### WRITTEN TASK
State how many lines of the records include the word "Bezpečnostní"; the reply is that number alone.

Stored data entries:
Content starts

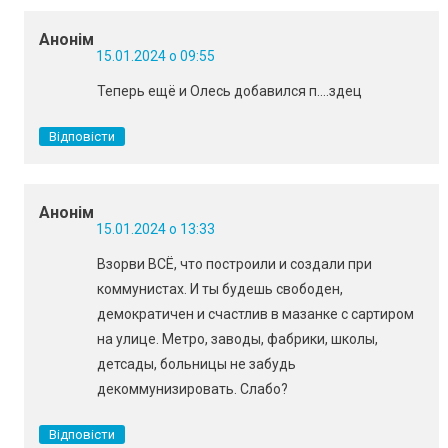
Анонім
15.01.2024 о 09:55
Теперь ещё и Олесь добавился п….здец
Відповісти
Анонім
15.01.2024 о 13:33
Взорви ВСЁ, что построили и создали при
коммунистах. И ты будешь свободен,
демократичен и счастлив в мазанке с сартиром
на улице. Метро, заводы, фабрики, школы,
детсады, больницы не забудь
декоммунизировать. Слабо?
Відповісти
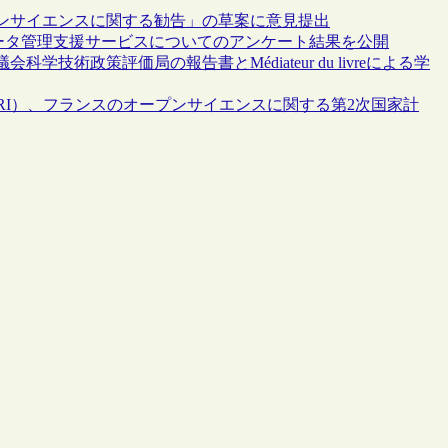
ンサイエンスに関する勧告」の草案に意見提出
究データ管理支援サービスについてのアンケート結果を公開
術政策評価局の報告書とMédiateur du livreによる学
RI）、フランスのオープンサイエンスに関する第2次国家計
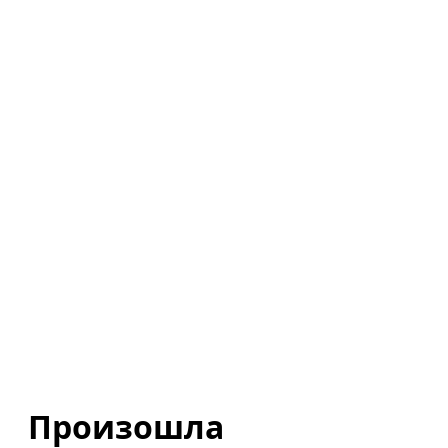
Произошла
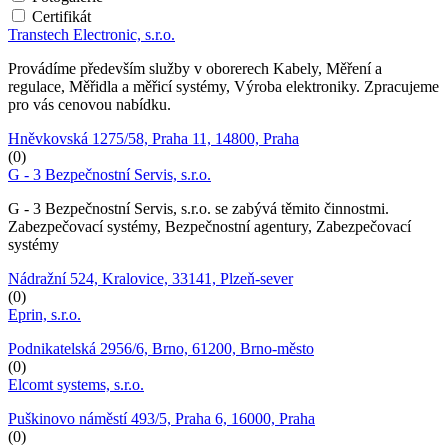
Certifikát
Transtech Electronic, s.r.o.
Provádíme především služby v oborerech Kabely, Měření a
regulace, Měřidla a měřicí systémy, Výroba elektroniky. Zpracujeme
pro vás cenovou nabídku.
Hněvkovská 1275/58, Praha 11, 14800, Praha
(0)
G - 3 Bezpečnostní Servis, s.r.o.
G - 3 Bezpečnostní Servis, s.r.o. se zabývá těmito činnostmi.
Zabezpečovací systémy, Bezpečnostní agentury, Zabezpečovací
systémy
Nádražní 524, Kralovice, 33141, Plzeň-sever
(0)
Eprin, s.r.o.
Podnikatelská 2956/6, Brno, 61200, Brno-město
(0)
Elcomt systems, s.r.o.
Puškinovo náměstí 493/5, Praha 6, 16000, Praha
(0)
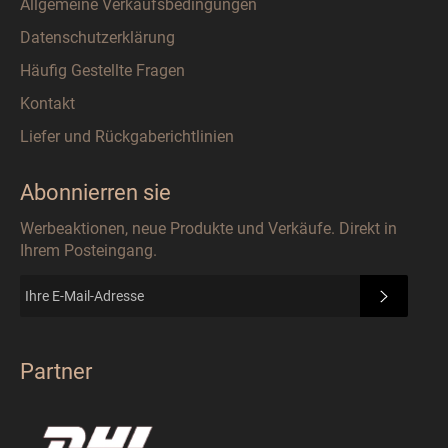
Allgemeine Verkaufsbedingungen
Datenschutzerklärung
Häufig Gestellte Fragen
Kontakt
Liefer und Rückgaberichtlinien
Abonnierren sie
Werbeaktionen, neue Produkte und Verkäufe. Direkt in
Ihrem Posteingang.
ABONN
Partner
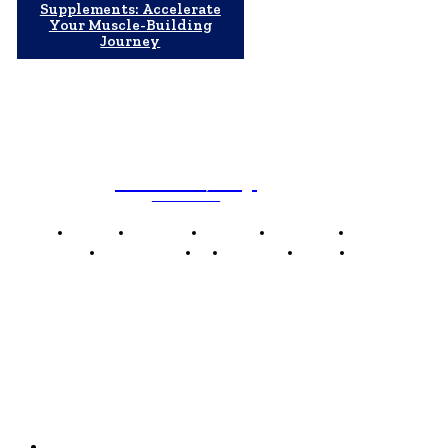
Supplements: Accelerate
Your Muscle-Building
Journey
WebMailShop
MAGAZÍN
Domov
Business
Financie
Marketing
Politika
Technológie
AI
Produkty
Jedlo
Káva
WMS
WebMailShop je moderní technologický magazín,
který vám přináší nejnovější novinky, trendy a analýzy
z oblasti technologií, inovací a digitálního života.
Kontakt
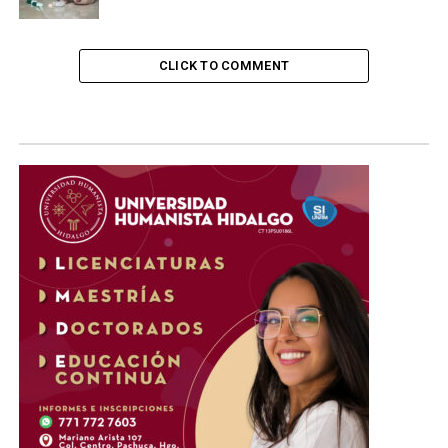
CLICK TO COMMENT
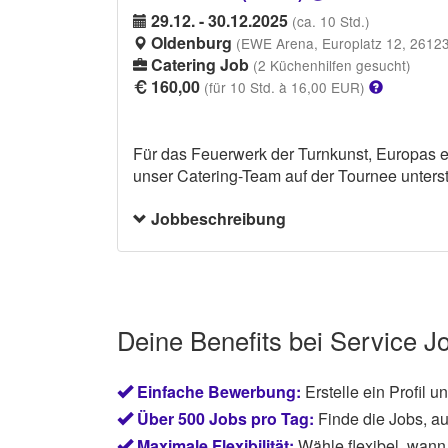
29.12. - 30.12.2025
(ca. 10 Std.)
Oldenburg
(EWE Arena, Europlatz 12, 2612
Catering Job
(2 Küchenhilfen gesucht)
160,00
(für 10 Std. à 16,00 EUR)
Für das Feuerwerk der Turnkunst, Europas er
unser Catering-Team auf der Tournee unters
Du arbeitest gemeinsam mit unserem Chefko
Jobbeschreibung
Deinen Aufgaben gehören unter anderem d
Speisen sowie allgemeine Unterstützungsarb
Vorerfahrung im Küchen- oder Gastrobereich 
und belastbar bist – und auch in einer mobi
Deine Benefits bei Service J
Einfache Bewerbung:
Erstelle ein Profil 
Über 500 Jobs pro Tag:
Finde die Jobs, au
Maximale Flexibilität:
Wähle flexibel, wann 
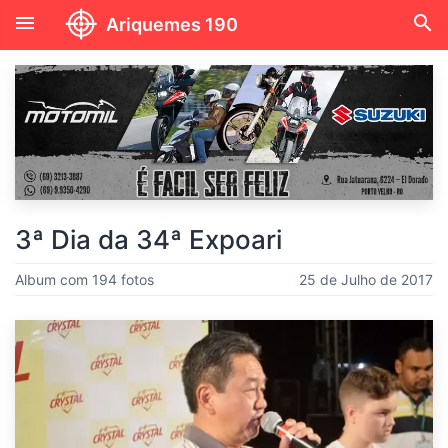
menu
search
Ariquemes 190
3ª Dia da 34ª Expoari
Album com 194 fotos
25 de Julho de 2017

Content ends

### TASK RESPONSE
3